Your Employees: The Weak Link in a Security Program

More than half of employees have not received security awareness training and as such are engaging in risky behavior that puts their companies at risk, according to EMA research.

"Security Awareness Training: It's Not Just for Compliance" report of more than 600 employees from organizations ranging from small businesses with less than 100 staff to enterprises with 20,000 employees, found that 58% have company-sensitive information on their mobile devices and 59% store work information on the cloud.

"People repeatedly have been shown as the weak link in the security program," says EMA Research analyst David Monahan, who authored the study. "Without training, people will click on links in email and release sensitive information in any number of ways. In most cases they don't realize what they are doing is wrong until a third-party makes them aware of it."

Thirty percent of employees leave mobile devices unattended in their vehicles, 33% use the same password for both work and personal devices and 35% have clicked on a link in an email from an unknown sender.

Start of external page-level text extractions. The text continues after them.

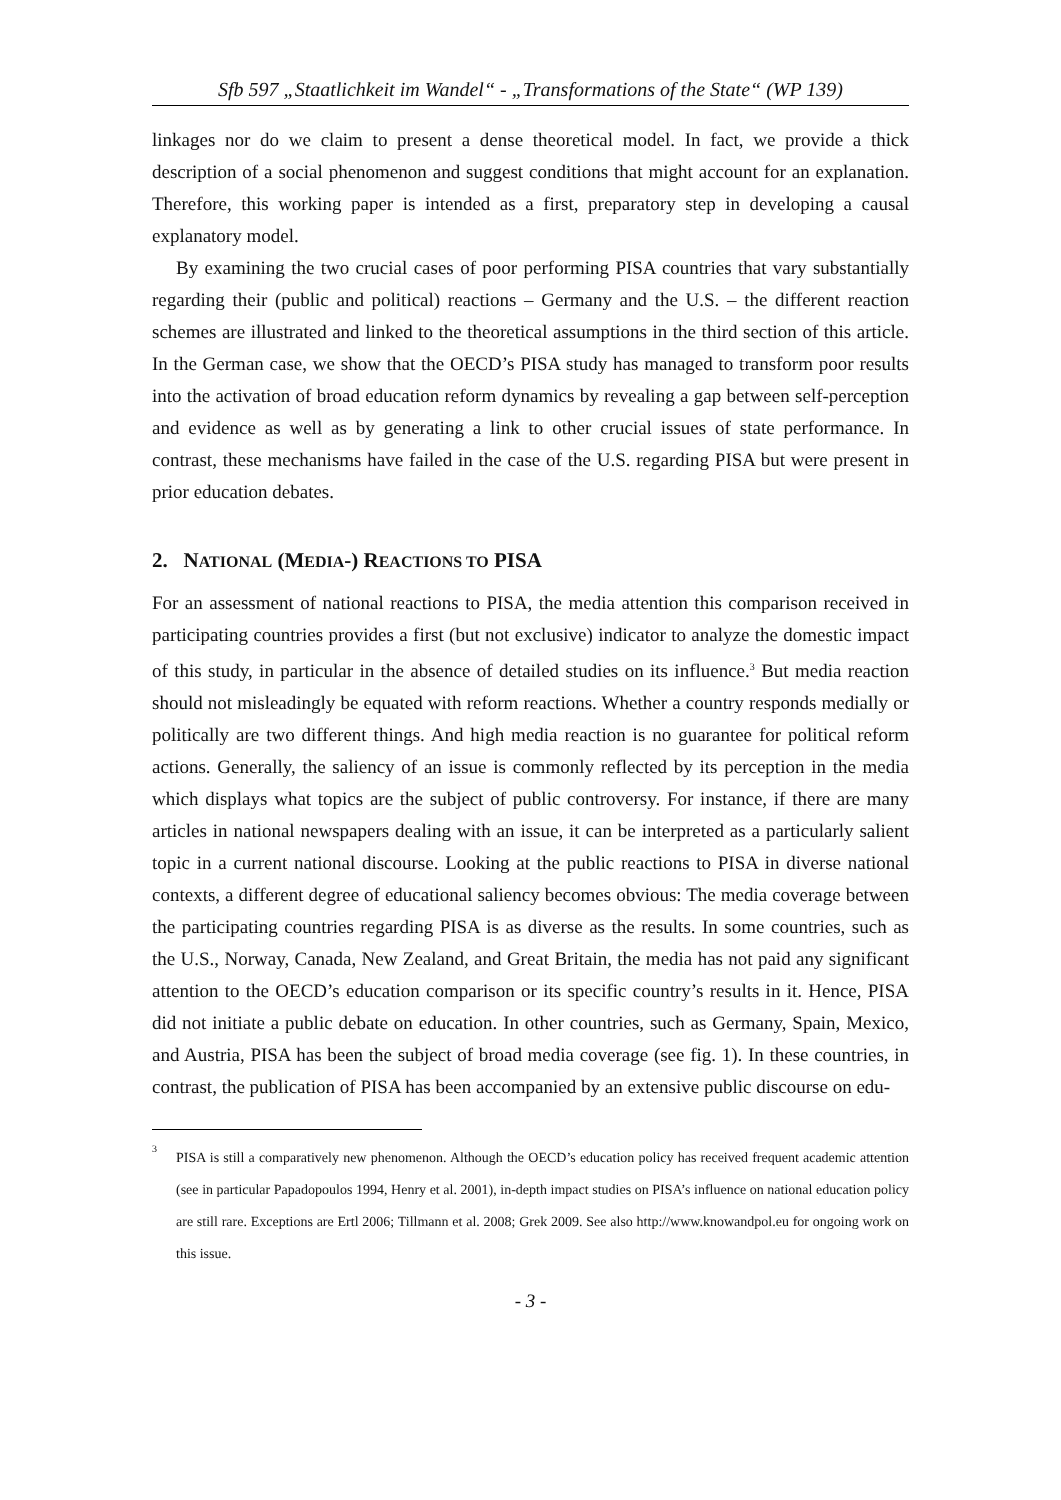Sfb 597 „Staatlichkeit im Wandel“ - „Transformations of the State“ (WP 139)
linkages nor do we claim to present a dense theoretical model. In fact, we provide a thick description of a social phenomenon and suggest conditions that might account for an explanation. Therefore, this working paper is intended as a first, preparatory step in developing a causal explanatory model.
By examining the two crucial cases of poor performing PISA countries that vary substantially regarding their (public and political) reactions – Germany and the U.S. – the different reaction schemes are illustrated and linked to the theoretical assumptions in the third section of this article. In the German case, we show that the OECD’s PISA study has managed to transform poor results into the activation of broad education reform dynamics by revealing a gap between self-perception and evidence as well as by generating a link to other crucial issues of state performance. In contrast, these mechanisms have failed in the case of the U.S. regarding PISA but were present in prior education debates.
2. NATIONAL (MEDIA-) REACTIONS TO PISA
For an assessment of national reactions to PISA, the media attention this comparison received in participating countries provides a first (but not exclusive) indicator to analyze the domestic impact of this study, in particular in the absence of detailed studies on its influence.<sup>3</sup> But media reaction should not misleadingly be equated with reform reactions. Whether a country responds medially or politically are two different things. And high media reaction is no guarantee for political reform actions. Generally, the saliency of an issue is commonly reflected by its perception in the media which displays what topics are the subject of public controversy. For instance, if there are many articles in national newspapers dealing with an issue, it can be interpreted as a particularly salient topic in a current national discourse. Looking at the public reactions to PISA in diverse national contexts, a different degree of educational saliency becomes obvious: The media coverage between the participating countries regarding PISA is as diverse as the results. In some countries, such as the U.S., Norway, Canada, New Zealand, and Great Britain, the media has not paid any significant attention to the OECD’s education comparison or its specific country’s results in it. Hence, PISA did not initiate a public debate on education. In other countries, such as Germany, Spain, Mexico, and Austria, PISA has been the subject of broad media coverage (see fig. 1). In these countries, in contrast, the publication of PISA has been accompanied by an extensive public discourse on edu-
<sup>3</sup> PISA is still a comparatively new phenomenon. Although the OECD’s education policy has received frequent academic attention (see in particular Papadopoulos 1994, Henry et al. 2001), in-depth impact studies on PISA’s influence on national education policy are still rare. Exceptions are Ertl 2006; Tillmann et al. 2008; Grek 2009. See also http://www.knowandpol.eu for ongoing work on this issue.
- 3 -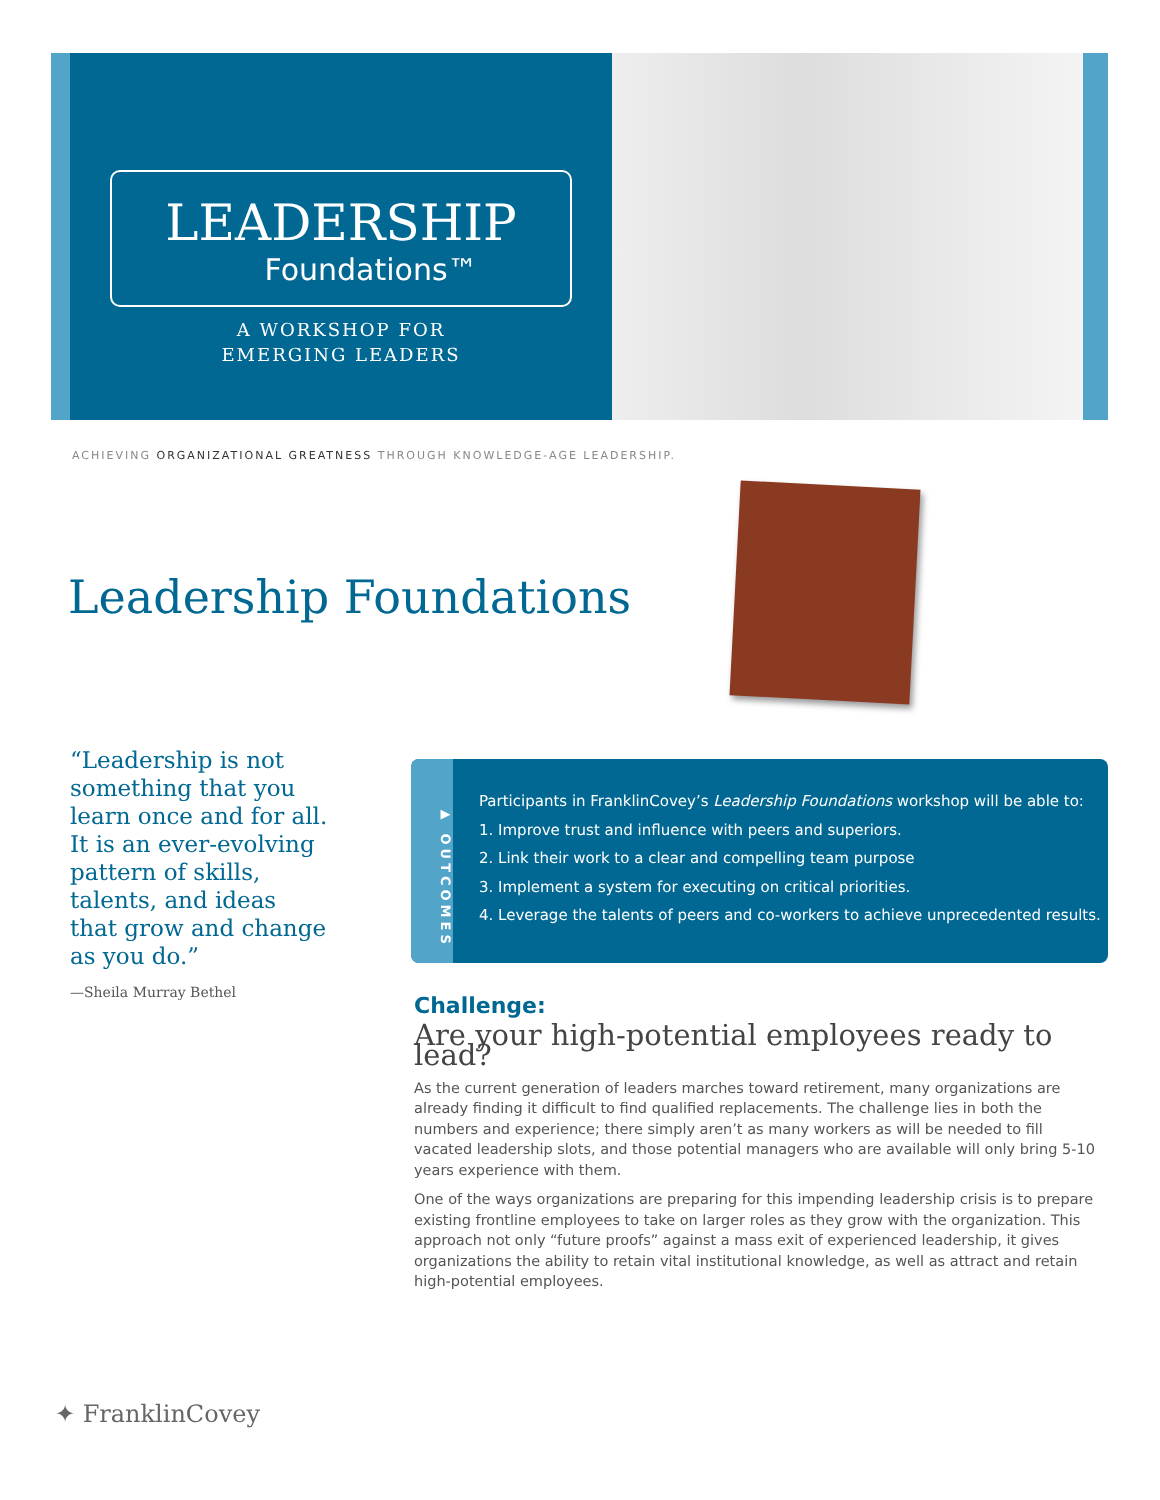LEADERSHIP
Foundations™
A WORKSHOP FOR
EMERGING LEADERS
ACHIEVING ORGANIZATIONAL GREATNESS THROUGH KNOWLEDGE-AGE LEADERSHIP.
Leadership Foundations
“Leadership is not something that you learn once and for all. It is an ever-evolving pattern of skills, talents, and ideas that grow and change as you do.”
—Sheila Murray Bethel
▶ OUTCOMES
Participants in FranklinCovey’s Leadership Foundations workshop will be able to:
1. Improve trust and influence with peers and superiors.
2. Link their work to a clear and compelling team purpose
3. Implement a system for executing on critical priorities.
4. Leverage the talents of peers and co-workers to achieve unprecedented results.
Challenge:
Are your high-potential employees ready to lead?
As the current generation of leaders marches toward retirement, many organizations are already finding it difficult to find qualified replacements. The challenge lies in both the numbers and experience; there simply aren’t as many workers as will be needed to fill vacated leadership slots, and those potential managers who are available will only bring 5-10 years experience with them.
One of the ways organizations are preparing for this impending leadership crisis is to prepare existing frontline employees to take on larger roles as they grow with the organization. This approach not only “future proofs” against a mass exit of experienced leadership, it gives organizations the ability to retain vital institutional knowledge, as well as attract and retain high-potential employees.
✦ FranklinCovey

Small businesses of less than 100 employees account for the greatest percentage–44%–of untrained personnel and make up 72% percent of untrained employees when added to organizations of less than 1,000 people. Larger companies have bigger budgets from which they can allocate more training, the report states, and as such, just 8% are untrained.

The most common forms rating the training effectiveness are training completion (62%), and end of training testing (65%). The report recommends that training should be based on instructional design principles, be interactive, fun and flexible for different learning styles, provide content that addresses security concerns and threats, and easily measured to demonstrate effectiveness and reduce risk to an organization.